Failure to Timely Investigate Alleged Abuse
Penalty
Summary
The facility failed to investigate an allegation of abuse in a timely manner for a resident with severe cognitive impairment, as required by its own policy. The policy mandates that an immediate investigation is warranted when there is suspicion or report of abuse, neglect, or exploitation, and outlines specific procedures for such investigations. Despite this, the facility did not initiate an investigation until nine days after staff first became aware of the allegation. The resident involved had diagnoses including dementia, heart failure, and a mixed receptive-expressive language disorder, and was assessed as having severe cognitive impairment. Multiple staff members, including a CNA, RN, social worker, and MDS coordinator, became aware of the resident's or her family's concerns that someone may have sexually abused her.

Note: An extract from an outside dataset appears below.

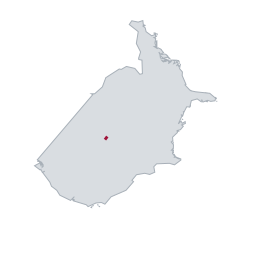 Banner, Nebraska, United States of America (highlighted), rotated 307°
{"feature_id": "52423323B1452936307731", "entity_name": "Banner", "entity_type": "district", "adm_level": 2, "iso_a3": "USA", "parent_name": "United States of America", "parent_adm1": "Nebraska", "projection": "orthographic", "projection_center": [-103.858, 41.546], "detail": "fine", "context": "in_parent", "style": "filled", "palette": "rose", "viewbox_px": 256, "rotation_deg": 307, "n_neighbors": 0, "source": "geoboundaries", "source_scale": "gbopen_adm2", "svg_char_len": 3857}
<svg xmlns="http://www.w3.org/2000/svg" viewBox="0 0 256 256"><g transform="rotate(307 128 128)"><path d="M200.5,83.8L211.1,78.2L211.4,66.7L215.9,66.5L218.7,72.4L222.7,75.2L219.3,78.5L219.6,79.7L218.4,78.7L218.3,81.5L215.8,84.5L215.9,91.4L218.7,93.2L219.9,92.3L219.1,91.4L219.7,91.7L220.3,92.9L217.0,95.3L215.8,94.3L216.1,96.3L212.0,98.4L209.5,102.1L209.4,100.6L208.8,99.9L209.0,103.5L210.1,103.7L210.7,106.6L209.6,111.0L206.5,109.6L207.2,106.9L206.1,109.0L207.5,111.3L208.9,112.3L209.6,113.9L208.4,120.7L208.2,116.8L204.9,114.1L205.3,109.9L203.4,111.8L205.8,116.9L203.1,116.1L202.4,116.5L202.6,114.6L202.4,114.1L202.0,115.6L202.3,116.8L206.3,117.7L205.8,119.0L203.8,117.6L203.1,117.5L205.6,119.1L206.6,119.2L206.5,120.8L205.2,120.1L207.4,121.6L207.1,122.0L206.0,121.2L203.7,121.4L206.9,122.5L208.5,121.9L211.6,126.3L209.0,123.0L210.2,125.3L206.9,125.8L209.8,127.5L210.8,126.4L210.0,129.2L206.7,129.4L208.9,129.9L207.6,131.6L209.7,131.8L206.4,133.5L205.5,137.7L202.5,139.7L197.7,148.1L196.7,147.6L195.5,154.4L195.6,155.9L197.6,160.2L204.9,172.4L204.5,180.0L202.1,181.1L199.0,178.0L198.0,174.9L193.8,172.2L194.8,170.2L193.0,170.7L192.9,165.8L188.0,162.1L181.9,164.7L180.3,162.1L174.0,163.2L174.6,162.0L173.7,163.3L170.9,164.3L170.5,162.2L170.3,163.8L161.6,165.7L165.4,166.2L164.4,168.4L167.5,169.8L166.1,171.1L162.7,169.0L162.7,171.1L158.2,170.9L155.5,168.7L154.1,170.2L147.5,169.1L144.0,172.2L144.9,171.4L142.8,170.9L142.0,174.4L138.2,177.0L139.1,176.2L136.4,176.1L137.4,177.2L134.4,178.9L133.5,182.8L132.0,182.3L133.3,183.2L133.7,186.7L135.1,188.7L134.2,189.5L126.6,187.3L124.7,182.3L116.6,172.4L112.6,171.9L108.8,176.0L104.0,173.3L101.9,168.6L95.8,162.9L88.6,162.6L88.5,164.7L77.1,163.9L62.9,155.9L53.3,155.4L52.5,151.6L48.9,147.6L41.2,143.4L41.6,140.9L36.9,128.1L37.4,127.0L38.4,128.8L38.0,126.1L40.9,126.5L35.6,125.7L33.3,114.0L35.4,108.6L35.4,102.0L37.7,98.2L41.1,86.6L43.5,87.5L41.0,86.3L42.5,83.3L41.6,83.1L41.6,76.1L47.1,78.6L45.1,81.9L47.6,79.8L46.7,82.7L45.2,83.1L46.1,83.4L47.5,82.5L48.6,79.6L48.0,74.7L133.4,79.8L133.2,78.0L135.3,80.8L145.4,82.8L154.9,80.0L169.8,85.5L170.8,87.4L176.2,89.7L179.7,97.6L178.0,105.1L180.1,106.8L190.6,98.3L189.2,95.4L190.1,94.5L196.3,92.3L200.5,83.8ZM213.7,99.3L215.5,98.2L209.6,102.7L214.2,98.2L213.7,99.3ZM47.8,77.6L48.2,79.6L48.0,79.9L47.3,78.3L47.8,77.6ZM134.9,188.1L133.7,185.1L133.7,183.4L134.0,185.2L134.9,188.1ZM219.9,78.5L220.2,79.5L219.9,79.4L219.9,78.5ZM155.7,169.6L155.9,170.3L155.1,169.8L155.7,169.6ZM43.9,146.9L44.9,146.7L45.0,146.8L43.9,146.9ZM43.0,146.4L42.5,146.9L42.3,146.3L43.0,146.4ZM218.7,94.8L218.4,95.6L218.2,95.5L218.7,94.8ZM134.2,181.7L133.7,183.2L134.9,180.4L134.2,181.7ZM202.7,168.4L204.0,170.8L202.4,168.2L202.7,168.4ZM48.4,150.0L48.7,150.9L48.3,150.1L48.4,150.0ZM205.0,180.3L204.3,181.3L205.3,179.2L205.0,180.3ZM212.3,127.9L211.8,129.2L211.7,126.5L212.3,127.9ZM47.4,75.9L47.3,76.5L47.0,76.1L47.4,75.9ZM137.5,177.8L136.1,178.5L137.5,177.6L137.5,177.8ZM220.5,94.3L220.7,94.9L220.1,95.0L220.5,94.3ZM48.1,152.1L48.3,153.1L47.9,152.2L48.1,152.1ZM135.8,179.1L135.2,179.5L135.7,178.9L135.8,179.1ZM209.6,115.1L209.3,116.8L209.6,114.5L209.6,115.1ZM143.6,172.9L142.7,173.5L144.0,172.5L143.6,172.9ZM195.8,155.0L195.9,156.2L195.7,155.4L195.8,155.0ZM210.0,131.9L209.8,132.2L210.4,131.1L210.0,131.9ZM184.1,163.9L183.1,164.7L182.7,164.7L184.1,163.9ZM170.4,164.2L170.3,164.4L169.6,164.5L170.4,164.2ZM196.8,175.3L197.1,176.1L196.6,175.2L196.8,175.3ZM167.8,166.3L167.8,167.0L167.5,165.7L167.8,166.3ZM202.9,182.8L202.3,183.0L203.1,182.6L202.9,182.8ZM210.7,107.1L210.6,107.9L210.7,106.8L210.7,107.1ZM211.3,129.6L211.0,130.0L210.9,130.0L211.3,129.6Z" fill="#d9dde1" stroke="#a8b0b8" stroke-width="1"/><path d="M108.0,115.9L105.6,115.9L105.6,116.1L105.6,116.3L105.6,116.5L105.6,117.2L105.6,117.3L107.7,117.3L108.0,117.3L108.0,117.1L108.0,115.9Z" fill="#f43f5e" stroke="#9f1239" stroke-width="1.5"/></g></svg>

These concerns were communicated to various staff members, but none of them reported the allegation to the facility's Abuse Coordinator or administration as required. The social worker and other staff did not act on the information, partly because the family expressed doubt about the allegation and did not wish to file a complaint. The delay in reporting was only identified after the local police department notified the facility that an allegation had been made and reported to Adult Protective Services. At that point, the facility initiated an investigation, but it was confirmed by the administrator that staff had prior knowledge of the allegation and failed to report or investigate it promptly, resulting in a failure to follow the facility's abuse investigation policy.